▶ [Assignment]:
Keeping every line intact, repeat the data word for word.

▶ [Supplied material]:
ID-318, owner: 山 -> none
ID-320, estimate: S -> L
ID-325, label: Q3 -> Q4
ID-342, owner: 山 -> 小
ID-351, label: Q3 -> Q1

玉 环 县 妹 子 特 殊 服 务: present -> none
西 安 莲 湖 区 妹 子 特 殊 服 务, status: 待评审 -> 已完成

▶ [Worked solution]:
ID-318, owner: 山 -> none
ID-320, estimate: S -> L
ID-325, label: Q3 -> Q4
ID-342, owner: 山 -> 小
ID-351, label: Q3 -> Q1

玉 环 县 妹 子 特 殊 服 务: present -> none
西 安 莲 湖 区 妹 子 特 殊 服 务, status: 待评审 -> 已完成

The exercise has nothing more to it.